Caplan prefers the idea of a well-insulated “bubble” like what the NBA and the NHL are building around their athletes. He thinks leagues could use fewer tests — currently an abuse of resources that strains the ethics of MLB’s whole operation — if they stayed sequestered.

“I don’t know it can work, but I think it’s worth trying,” he said. “Anything that involves big teams traveling all over the place, particularly to COVID hot spots, I don’t think is ethical.”

In a pandemic, then, what’s right hinges on what’s sufficient for the safety of the participants. This is not to say it’s easy, but it is knowable. It’s literally science. We can choose to listen to the experts and stay critical. In fact, it’s important to do so. To not let the overwhelming nature of all the questions and competing motivations complicate the fact that we can and should interrogate the specifics.

“In sports, if you can get to the third paragraph without mentioning COVID, you’re probably not writing properly,” Caplan says. “COVID is the driver in thinking about everything these days in any sport.”

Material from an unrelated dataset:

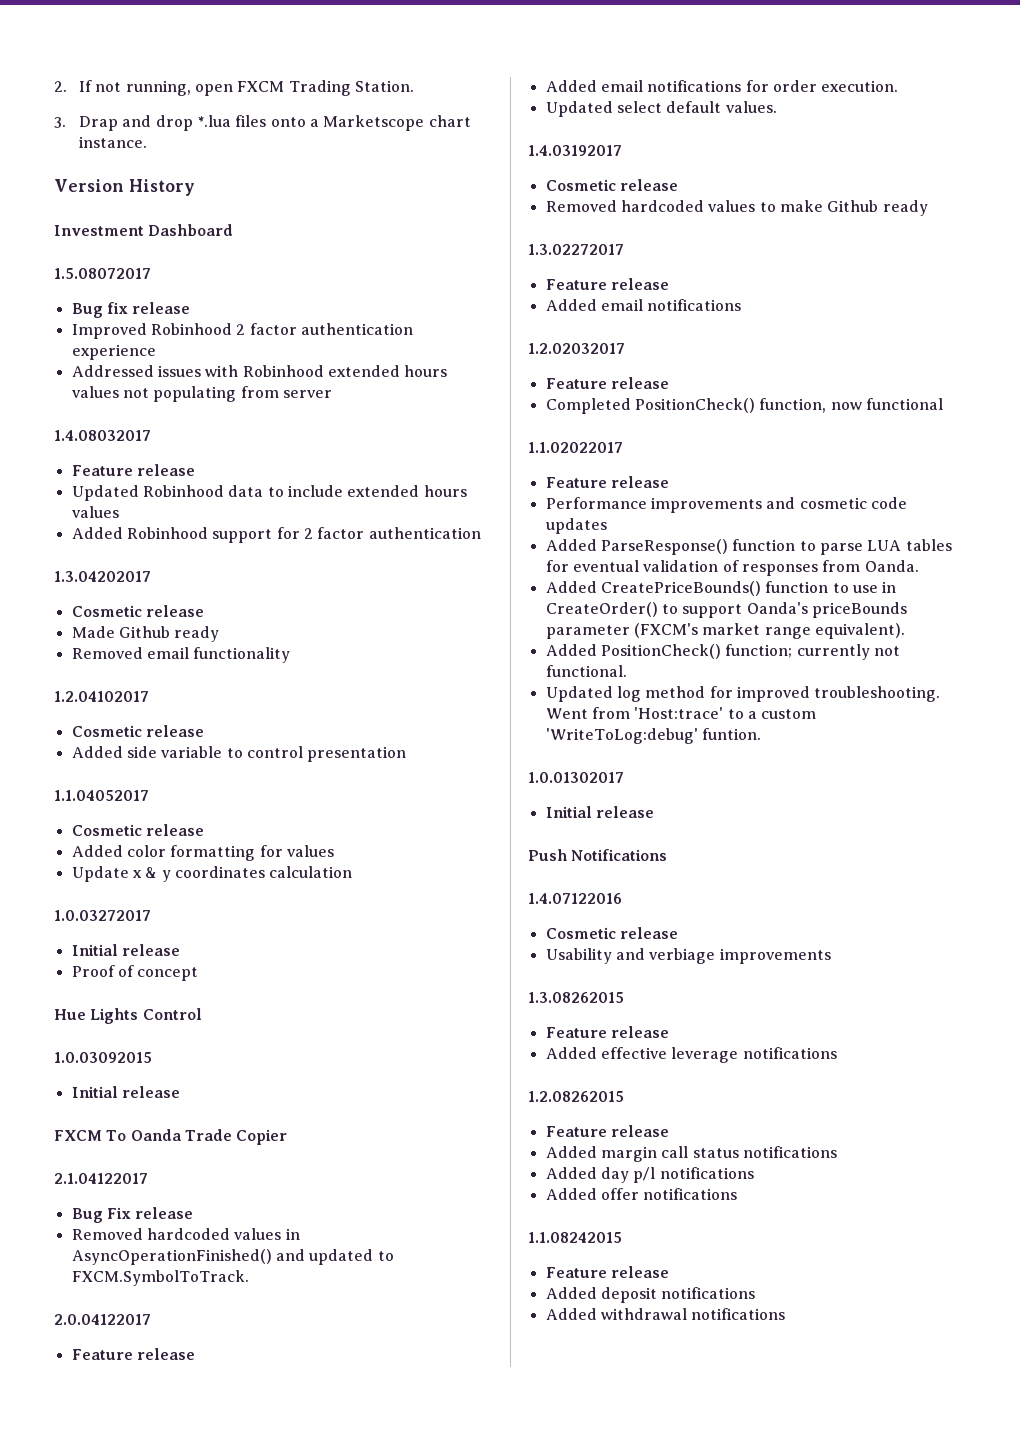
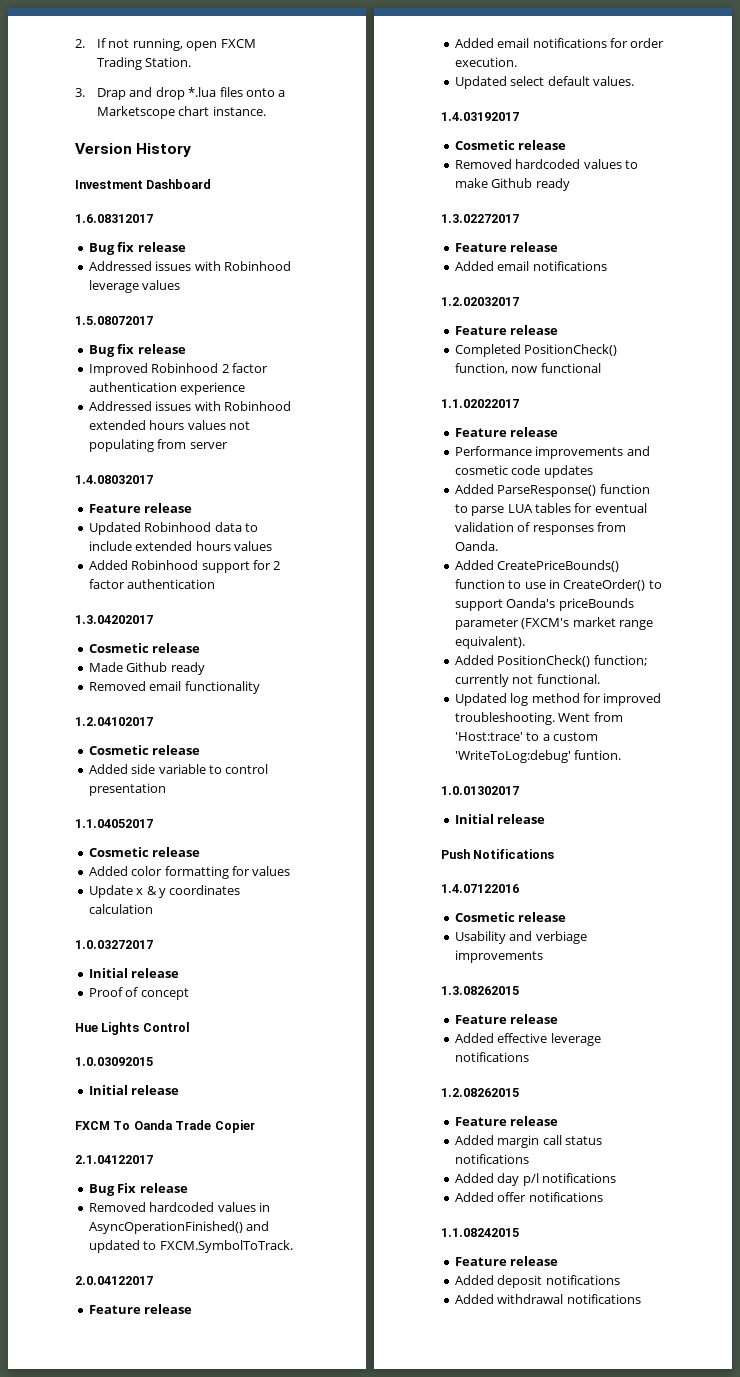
(234, 230) none -> [75,214,153,223] [88,242,186,255] [88,261,291,271] [88,280,181,293] // 1.6.08312017 // Bug fix release // Addressed issues with Robinhood leverage values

It’s a helpful perspective heading into opening day, and it’s a decent baseline from which to operate. But personally, even when centering the coronavirus in stories, I still worry about my blind spots and biases (full disclosure: my job is better when there’s baseball). I worry about the costs we haven’t considered yet and the inevitability of human error. I worry that we’ll never know if a summer without baseball would have been safer, or just stranger.

Baseball is coming back; don’t believe anyone who tells you they know what’s going to happen next. The best we can do is embrace the ambivalence.